Yes, all of this presumes knowing one's place, but it also shows that one's "place" in a social hierarchy is not permanent and unchanging, but, rather, reflects the conscientious daily performance of social obligations. Confucian hierarchy is not rigid; it is meant to change to empower those who are actually living up to more general ethical norms.
Kissinger seems to miss all this. Perhaps he is simply rushing through history and philosophy to get to his own role in contemporary Sino-US relations. Whatever the case, the narrowness of his understanding of Confucianism is, alas, all too familiar. The error here is to use the term "Confucianism" for what is, in reality, the fusing of Confucian and Legalist thought in the Han dynasty and after. Kissinger makes reference to this, when he notes that Confucianism was made the "official state philosophy" under the Han.

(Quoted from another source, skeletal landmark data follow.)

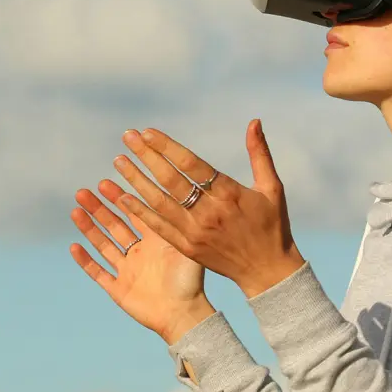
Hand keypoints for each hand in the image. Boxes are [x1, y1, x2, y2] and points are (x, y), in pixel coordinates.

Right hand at [70, 178, 216, 344]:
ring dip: (89, 228)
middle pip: (114, 226)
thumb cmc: (191, 281)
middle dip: (98, 209)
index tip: (104, 181)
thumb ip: (174, 222)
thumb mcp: (184, 245)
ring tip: (76, 210)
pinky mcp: (119, 289)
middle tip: (83, 192)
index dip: (119, 198)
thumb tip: (170, 191)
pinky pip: (98, 272)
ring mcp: (127, 271)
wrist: (184, 315)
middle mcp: (139, 253)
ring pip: (103, 245)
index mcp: (155, 241)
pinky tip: (74, 246)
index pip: (133, 213)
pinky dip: (86, 260)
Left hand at [111, 119, 305, 297]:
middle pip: (170, 180)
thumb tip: (254, 121)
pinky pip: (159, 227)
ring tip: (119, 162)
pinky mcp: (187, 248)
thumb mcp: (272, 187)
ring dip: (136, 181)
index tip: (147, 132)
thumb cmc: (272, 225)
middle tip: (127, 137)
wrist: (267, 271)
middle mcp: (209, 212)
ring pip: (159, 202)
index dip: (167, 147)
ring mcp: (195, 232)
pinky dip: (140, 212)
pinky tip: (124, 197)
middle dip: (147, 156)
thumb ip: (259, 153)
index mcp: (229, 194)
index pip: (191, 164)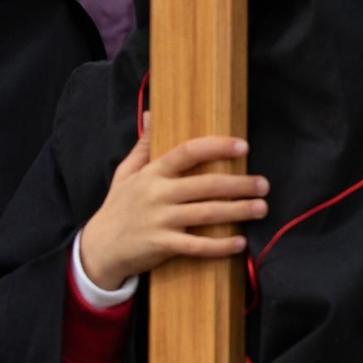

But no mention is made of the ways in which that fusion changes "Confucianism." Instead of the less coercive moral exemplarism of the pre-Qin period (save, perhaps, for Xunzi), a stance that relied more upon personal cultivation and less on state-commanded ethics, we get, with the Han, a bureaucratically defined code of laws and regulations, carried over from the Qin, that routinizes and rationalizes "Confucian" precepts, vitiating the subtlety and flexibility of the earlier texts. This Legalist subversion has haunted Confucianism ever since.
It is rather odd, moreover, that Kissinger fails to see the Legalist rationale behind state-sponsored Confucianism. He and Hanfeizi are kindred spirits, though Han was much more cautious in his foreign policy. Kissinger sees the world in realist terms, defined by power and interests. That's a Legalist orientation, not a Confucian one. And it is a perspective that has a long and deep tradition in Chinese statecraft, which, especially in its foreign policy, has been more influenced by Legalism than by pre-Qin Confucianism.
The long and the short of it: it would be much more persuasive if Kissinger explicated the Legalist foundations of Chinese foreign policy, instead of the hackneyed reductionism of "Confucianism" that he offers.
do you think confucius was a mystic? enlightened? (those are imprecise terms, i know) .. lao tzu, zhuangzhi, many of the zen/chan guys were, for the sake of this conversation ... so?